Sansone Park Place, a strip center on South Eastern Avenue, is quite the mecca for foodies these days.

There’s a dim-sum spot at one end of the center and an “American bistro” at the other. In between are a breakfast/lunch place, an Indian restaurant, a cooking school, a deli and I think a kabob place, and the outparcels are home to a brewpub and a new seafood restaurant. There’s pretty much something for everybody.

Among them is Crepe Expectations, another breakfast/lunch spot that’s been there a little while but which I only recently visited. Its slogan is “yum in action,” which I always thought a little ... well, lame. But after eating there, the first word that came to mind was “yum,” and that wasn’t just because of the power of suggestion.

All of the food at Crepe Expectations is based on crepes, so if your expectation is for something different, go elsewhere.

Well, the one exception was the soup that came as a side with our savory crepe, and what a soup it was — full of barley and beans and vegetables and black beans, all of it in a hot, reasonably hearty broth. The crepe we chose was The Greek ($8.50), which was Crepe Expectations’ take on a gyro. As such it had grilled chicken, fresh spinach leaves, a sprinkling of feta cheese, kalamata olives, red onion and tomato, with tzatziki, that classic cucumber-yogurt condiment, adding an accent that was reminiscent of both spring and Greek food, which seem to go together somehow (maybe it’s all of that lamb).

Besides savory crepes Crepe Expectations serves breakfast crepes at any time, but the Avalon ($7.75), listed among the sweet selections, was an intriguing twist on a classic flavor combination. Pears had been sliced and sauteed in butter, then folded into a crepe along with candied walnuts and goat cheese and a drizzle of honey. It could’ve used just a tad more goat cheese, but other than that it was perfection.

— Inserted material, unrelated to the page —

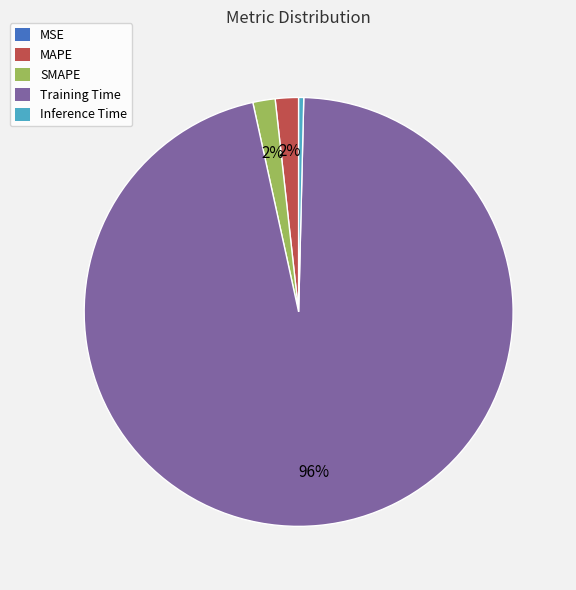

Combined, do Inference Time and MAPE account for over 50%?

No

Crepe Expectations serves a wide variety of mimosas, plus beer and wine including sparkling, but it was a workday and we were being good, so we had a pot of Earl Grey and a cup of coffee, hot and fresh.

There’s a lot to like about Crepe Expectations, including the friendly employees. It’s a truly tiny counter-service place with but a handful of tables (and more outside), a few counter seats and the crepe-making station in the dining room. It’s decorated simply but tastefully, with purple accents, graphic and otherwise, on a background of black that ties together a variety of furniture styles. Food Network programming was being shown on large flatscreens on either side of the room, but one of the best things was the closed-circuit broadcast over the counter, which shows the crepes being made. It sort of reinforced the location in foodie mecca.

And, though it may pain me to say it, the yum.